You're writing your results incorrectly to a column. data["class_size"]["DBN"] is not the correct way to select the column to write to. You've also selected a column to use apply with but you'd want that across the entire dataframe.
data["DBN"] = data.apply(lambda x: "{0:02d}{1}".format(x["CSD"], x["SCHOOL CODE"]), axis=1)
the apply method of a pandas Series takes a function as one of its arguments.
here is a quick example of it in action:
import pandas as pd
data = {"numbers":range(30)}
def cube(x):
return x**3
df = pd.DataFrame(data)
df['squares'] = df['numbers'].apply(lambda x: x**2)
df['cubes'] = df['numbers'].apply(cube)
print df
gives:
numbers squares cubes
0 0 0 0
1 1 1 1
2 2 4 8
3 3 9 27
4 4 16 64
...
as you can see, either defining a function (like cube) or using a lambda function works perfectly well.
As has already been pointed out, if you're having problems with your particular piece of code it's that you have data["class_size"]["DBN"] = ... which is incorrect. I was assuming that was an odd typo because you didn't mention getting a key error, which is what that would result in.
if you're confused about this, consider:
def list_apply(func, mylist):
newlist = []
for item in mylist:
newlist.append(func(item))
this is a (not very efficient) function for applying a function to every item in a list. if you used it with cube as before:
a_list = range(10)
print list_apply(cube, a_list)
you get:
[0, 1, 8, 27, 64, 125, 216, 343, 512, 729]
this is a simplistic example of how the apply function in pandas is implemented. I hope that helps?
Are you using a multi-index dataframe (i.e. There are column hierarchies)? It's hard to tell without seeing your data, but I'm presuming it is the case, since just using data["class_size"].apply() would yield a series on a normal dataframe (meaning the lambda wouldn't be able to find your columns specified and then there would be an error!)
I actually found this answer which explains the problem of trying to create columns in multi-index dataframes, one confusing things with multi-index column creation is that you can try to create a column like you are doing and it will seem to run without any issues, but won't actually create what you want.
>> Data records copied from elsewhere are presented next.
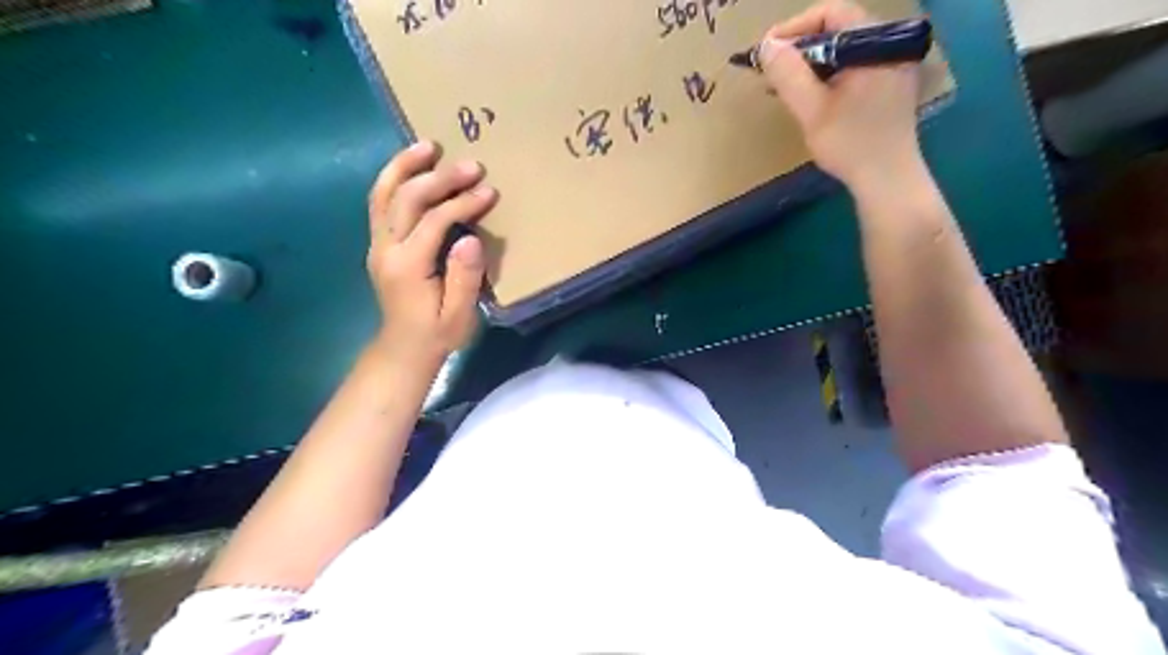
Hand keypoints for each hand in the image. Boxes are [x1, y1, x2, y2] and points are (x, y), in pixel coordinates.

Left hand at [364, 142, 492, 363]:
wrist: (403, 348)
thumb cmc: (437, 334)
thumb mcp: (459, 316)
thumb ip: (464, 278)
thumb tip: (470, 239)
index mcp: (408, 266)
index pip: (434, 221)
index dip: (462, 203)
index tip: (489, 192)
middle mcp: (386, 249)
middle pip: (406, 198)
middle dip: (439, 177)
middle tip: (471, 165)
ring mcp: (377, 243)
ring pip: (383, 193)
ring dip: (405, 166)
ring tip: (428, 145)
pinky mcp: (378, 243)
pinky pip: (380, 202)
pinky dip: (394, 179)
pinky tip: (412, 166)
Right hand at [763, 0, 925, 191]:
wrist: (888, 179)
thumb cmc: (850, 144)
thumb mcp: (812, 110)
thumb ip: (788, 75)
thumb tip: (766, 46)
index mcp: (877, 42)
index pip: (830, 13)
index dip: (793, 29)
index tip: (766, 52)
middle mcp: (891, 43)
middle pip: (837, 28)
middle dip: (799, 47)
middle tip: (771, 71)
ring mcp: (894, 62)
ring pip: (844, 48)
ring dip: (811, 63)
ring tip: (784, 85)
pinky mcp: (890, 82)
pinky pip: (854, 64)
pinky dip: (827, 74)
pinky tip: (809, 94)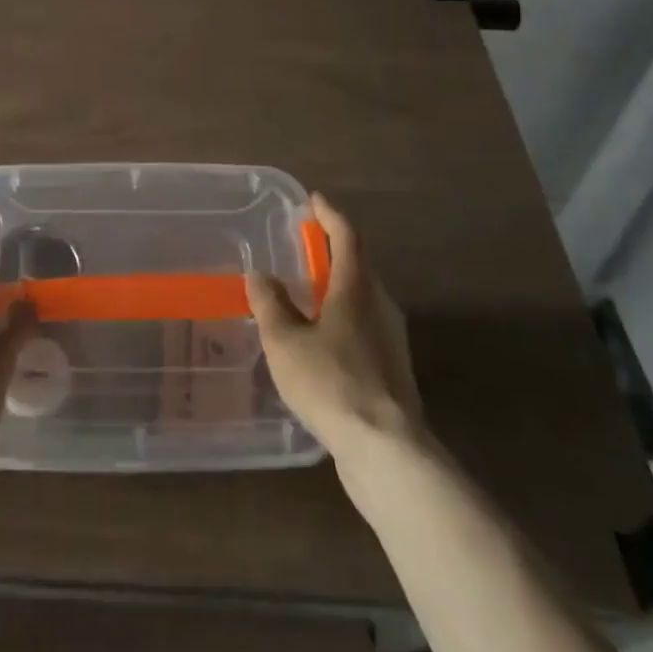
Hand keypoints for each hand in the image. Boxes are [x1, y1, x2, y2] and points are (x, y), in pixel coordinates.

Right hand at [245, 193, 426, 468]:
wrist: (386, 451)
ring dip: (337, 288)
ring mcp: (391, 340)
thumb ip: (270, 304)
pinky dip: (342, 320)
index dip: (329, 215)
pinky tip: (322, 342)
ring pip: (362, 300)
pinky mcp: (393, 372)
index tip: (314, 200)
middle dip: (333, 251)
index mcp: (356, 288)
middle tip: (306, 246)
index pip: (347, 236)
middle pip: (358, 266)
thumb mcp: (285, 341)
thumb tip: (259, 274)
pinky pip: (364, 329)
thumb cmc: (331, 382)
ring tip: (308, 295)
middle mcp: (380, 306)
Instead, you need to change data["class_size"]["DBN"] = ... to data["class_size", "DBN"] = ... So, in full:
data["class_size","DBN"] = data["class_size"].apply(lambda x: "{0:02d}{1}".format(x["CSD"], x["SCHOOL CODE"]), axis=1)
Of course, if it isn't a mult-index dataframe then this won't help, and you should look towards one of the other answers.
I think 0:02d means 2 decimal place for "CSD" value. {}{} basically places the 2 values together to form 'DBN'.